Grade 3 turf toe is a little more serious and may require an MRI or x-ray to insure there are no broken bones or a toe joint dislocation. The toe or foot may be casted for one to two weeks. Following that, the recovery period can take anywhere from two weeks to two months before the toe is in adequate shape to use freely.

Turf Toe Summary

As we mentioned before, this form of toe sprain is generally an athletic injury but it can effect anyone who engages in physical activity. Wear shoes that fit and always choose the appropriate footwear for whatever sport you are engaging in. Recurring episodes of turf toe can lead to hammer toe or claw toe. Make sure you’re giving yourself adequate time to recover and seeing a podiatrist if any complications arise.

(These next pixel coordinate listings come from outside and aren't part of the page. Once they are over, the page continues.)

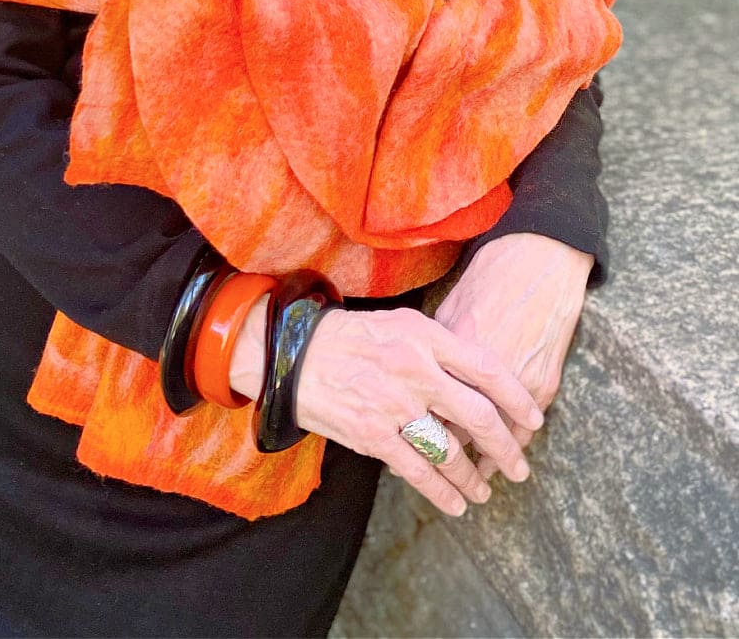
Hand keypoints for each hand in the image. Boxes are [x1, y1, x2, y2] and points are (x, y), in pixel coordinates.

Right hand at [230, 298, 542, 518]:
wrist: (294, 354)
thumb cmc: (350, 336)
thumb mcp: (399, 324)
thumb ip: (438, 347)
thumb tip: (478, 374)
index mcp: (424, 338)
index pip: (486, 368)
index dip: (516, 396)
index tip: (533, 418)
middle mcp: (415, 370)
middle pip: (478, 415)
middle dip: (506, 446)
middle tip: (519, 466)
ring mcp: (394, 405)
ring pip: (451, 450)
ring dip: (474, 477)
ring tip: (485, 490)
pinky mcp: (373, 435)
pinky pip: (418, 471)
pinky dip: (442, 492)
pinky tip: (456, 504)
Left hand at [434, 233, 592, 477]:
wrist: (538, 264)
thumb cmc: (488, 282)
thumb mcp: (447, 313)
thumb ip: (431, 350)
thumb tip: (413, 380)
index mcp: (447, 352)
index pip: (424, 406)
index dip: (412, 430)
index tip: (402, 444)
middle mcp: (478, 373)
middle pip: (455, 431)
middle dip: (444, 460)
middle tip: (433, 474)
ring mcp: (514, 382)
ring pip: (492, 440)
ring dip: (481, 464)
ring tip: (471, 484)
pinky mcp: (542, 385)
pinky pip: (523, 430)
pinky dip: (511, 448)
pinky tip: (500, 462)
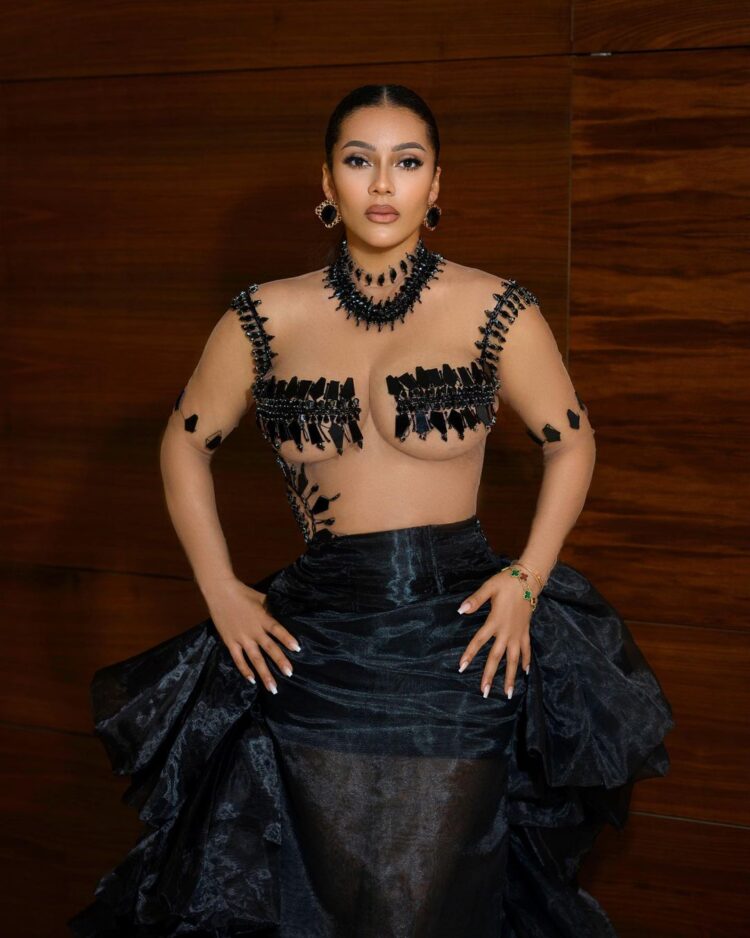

4 Responses to Turf Toe Symptoms and Treatment

  • Cheyenne says:

    Hi there, I was dirt biking last weekend, 2 days ago, when I wiped out and got my foot stuck under my bike, bending my big toe back. I haven’t gone to the dr… can bear a little weight on it but it is very bruised and swollen. Although it was only he ine toe the bruising spread down my other toes and foot. I’ve been treating with with RICE and it seems to be helping. I’m not sure if it’s turf toe or dislocation but am wondering if a) I should get it checked out or b) what if anything else I can do for it. Also how long should one avoid physical activity after such an injury? Thanks Cheyenne

    • Toe Doc says:

      Hi Cheyenne,

      Time is the best solution here. If you check out the dislocated toe page you’ll find people who have had similar symptoms in the comments section. Time varies depending on the severity of the sprain, but if it’s actually turf toe it can sometimes take up to two months to be in decent working condition. If you’re thinking about engaging in physical activity, try testing out the toe first. This means gently putting wait on it, stretching it out with your fingers and getting it acclimated to accept your body’s weight and load. Once you toe appears to be close to par in flexibility to it’s opposite try engaging in physical activity again and see how it goes. You want to gently work toward rehabilitating your toe and continue to check internally to see if it’s improving.

      If the toe shows no signs of improvement in the next week and a half it’s likely time to see a GP or toe doctor. In this case it’s relatively safe to just limit the load on the toe and let it recover on it’s own but if it doesn’t seem to be improving, seek some medical advice.

      ToeDoc

  • lala says:

    Hi I just recently started walking longer distances and my toe has some pain when I apply pressure nothing severe somewhat red what should I do if I have turf toe? help?